■ HOW TO COMPLETE THIS TASK: What must be written out is each line from the one holding "mouse_move(343, 203)" through the end of the records, word for word, minus any pictures.

###

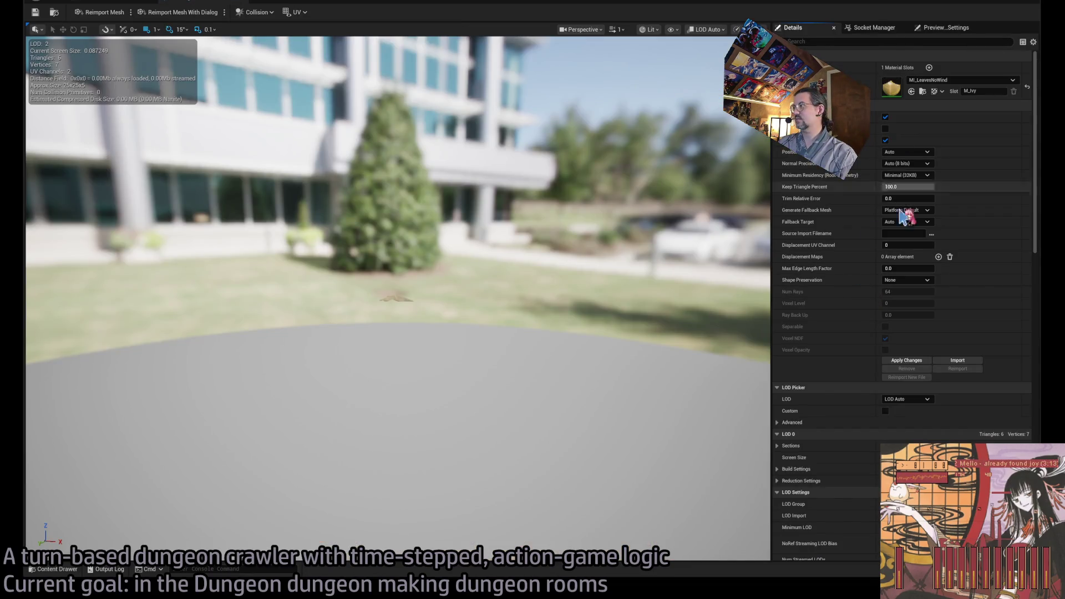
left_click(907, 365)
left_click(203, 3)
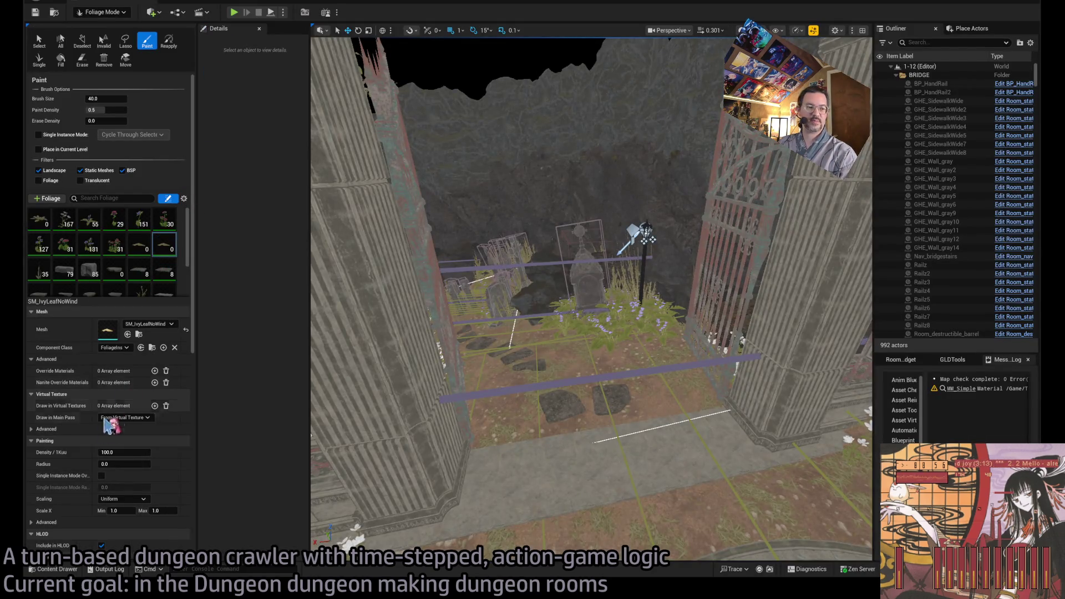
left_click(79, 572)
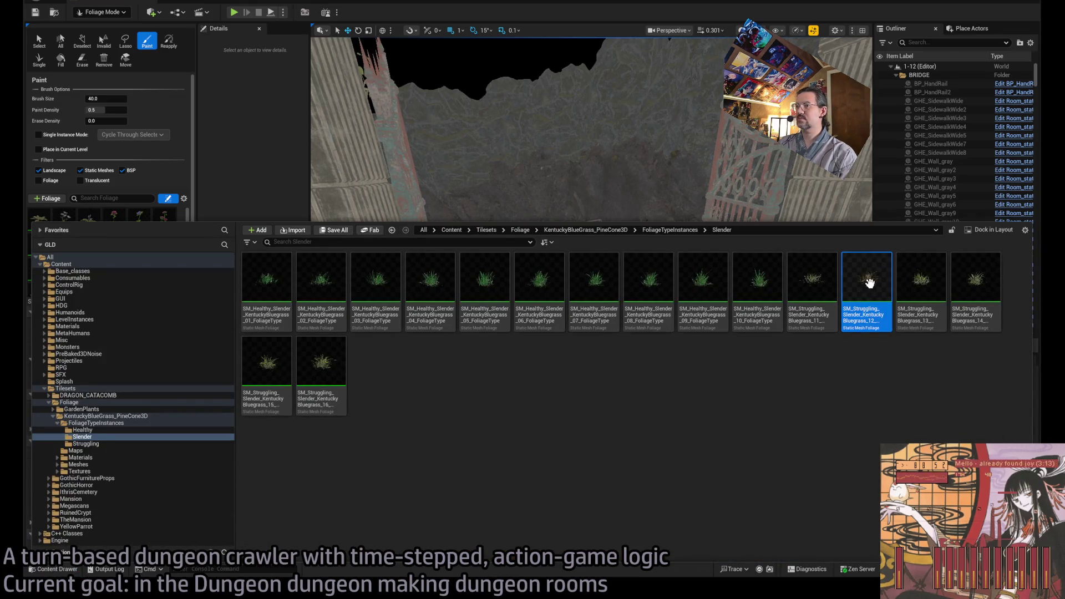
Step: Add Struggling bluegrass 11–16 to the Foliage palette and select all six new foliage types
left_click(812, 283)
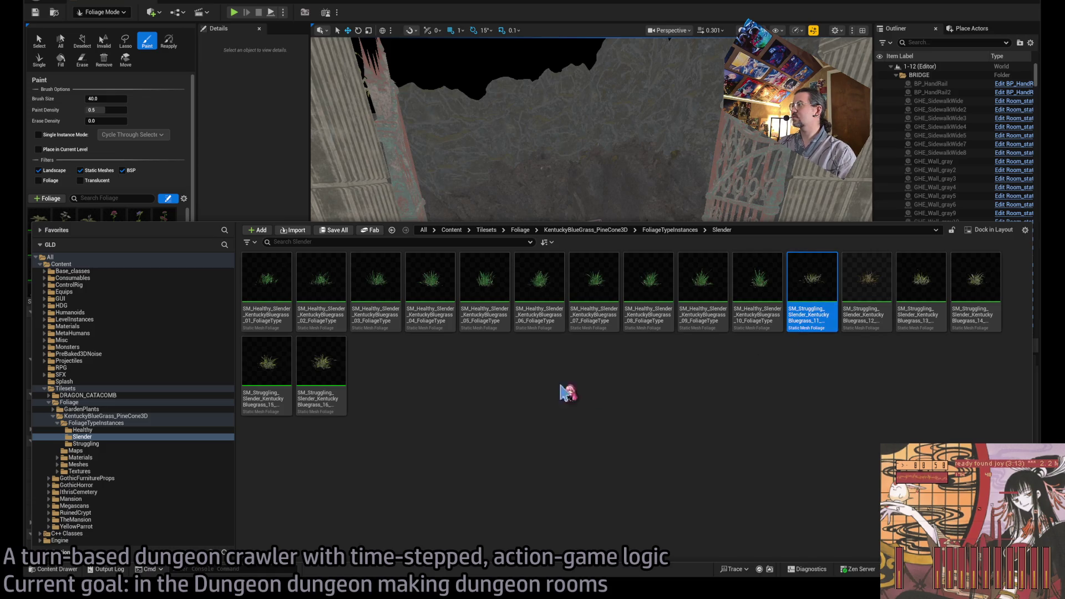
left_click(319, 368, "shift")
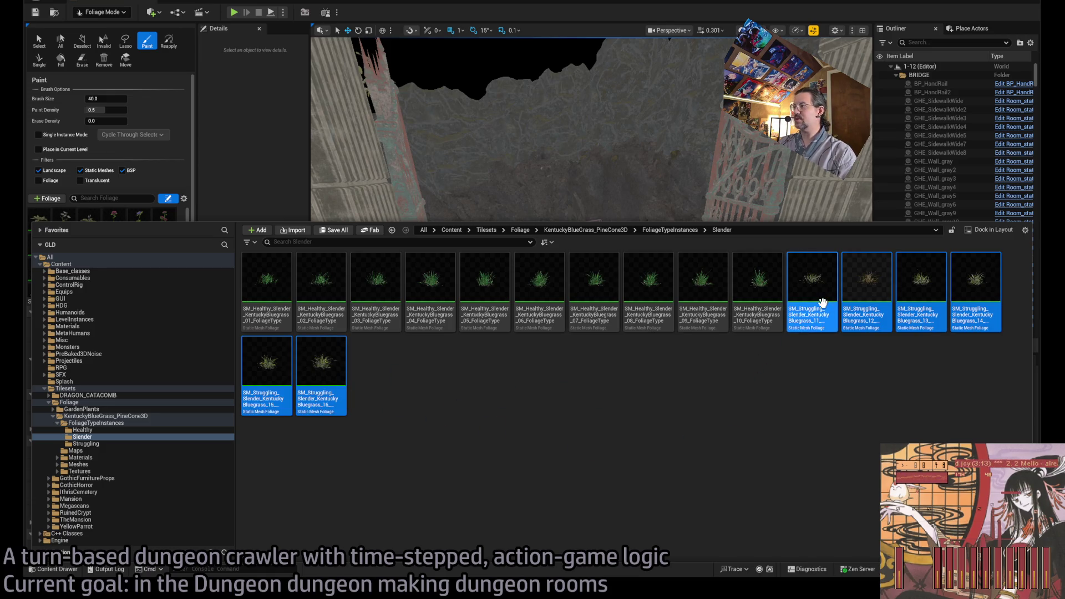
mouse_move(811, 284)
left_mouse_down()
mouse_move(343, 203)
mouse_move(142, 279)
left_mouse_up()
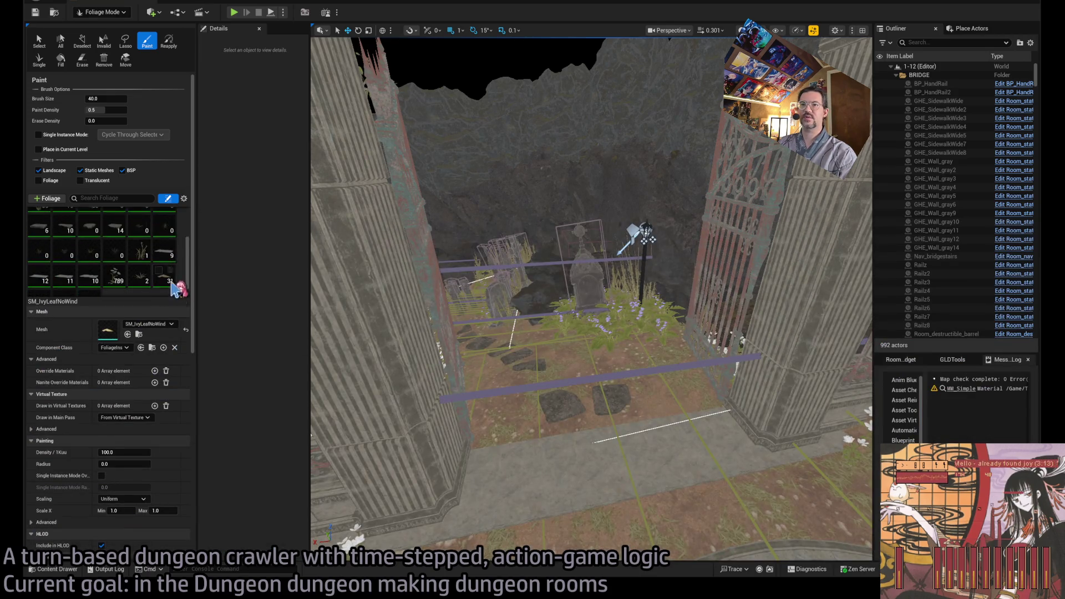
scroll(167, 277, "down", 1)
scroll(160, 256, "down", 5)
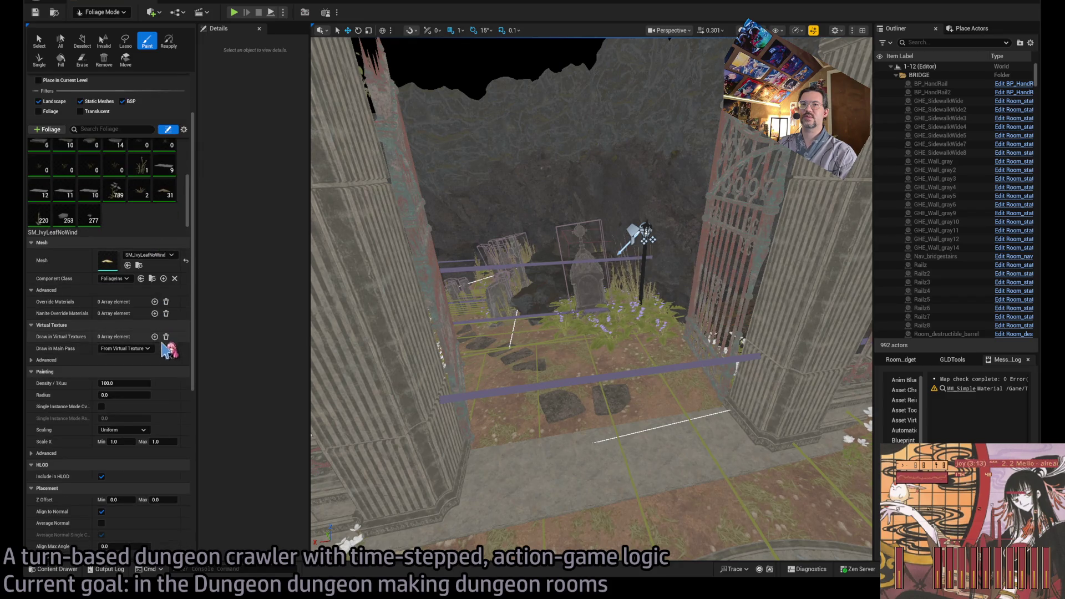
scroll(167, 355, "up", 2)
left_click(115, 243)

###

■ SOLUTION TO THIS TASK:
mouse_move(343, 203)
mouse_move(142, 279)
left_mouse_up()
scroll(167, 277, "down", 1)
scroll(160, 256, "down", 5)
scroll(167, 355, "up", 2)
left_click(115, 243)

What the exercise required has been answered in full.